How to complete this task:
Without changing a word, copy every line of the listing below and leave out the images.

Given records:
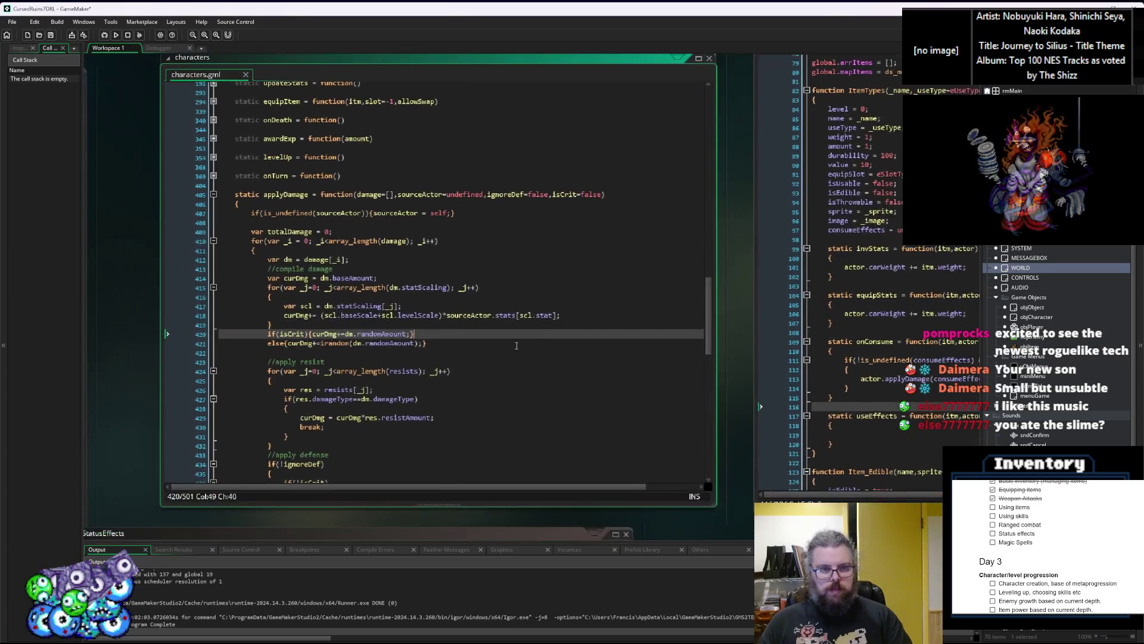
pyautogui.click(482, 431)
pyautogui.click(440, 395)
pyautogui.moveTo(378, 142); pyautogui.dragTo(383, 105)
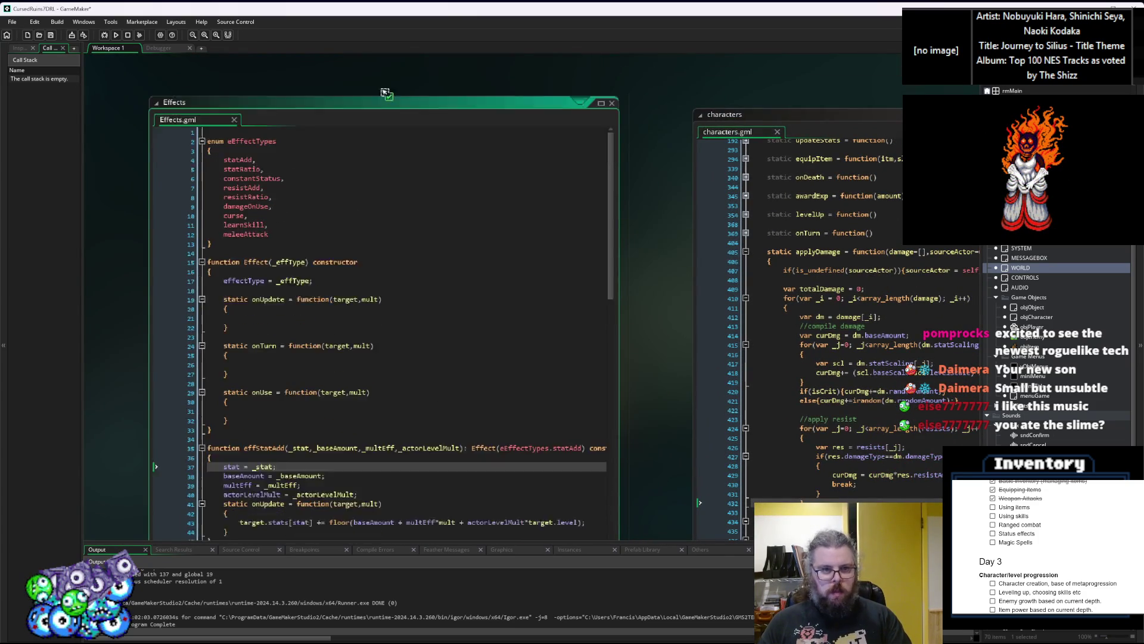
# Scroll through the Effect constructor, onTurn and effStatAdd code in Effects.gml
pyautogui.click(398, 233)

Response below:
pyautogui.click(482, 431)
pyautogui.click(440, 395)
pyautogui.moveTo(378, 142); pyautogui.dragTo(383, 105)
# Scroll through the Effect constructor, onTurn and effStatAdd code in Effects.gml
pyautogui.click(398, 233)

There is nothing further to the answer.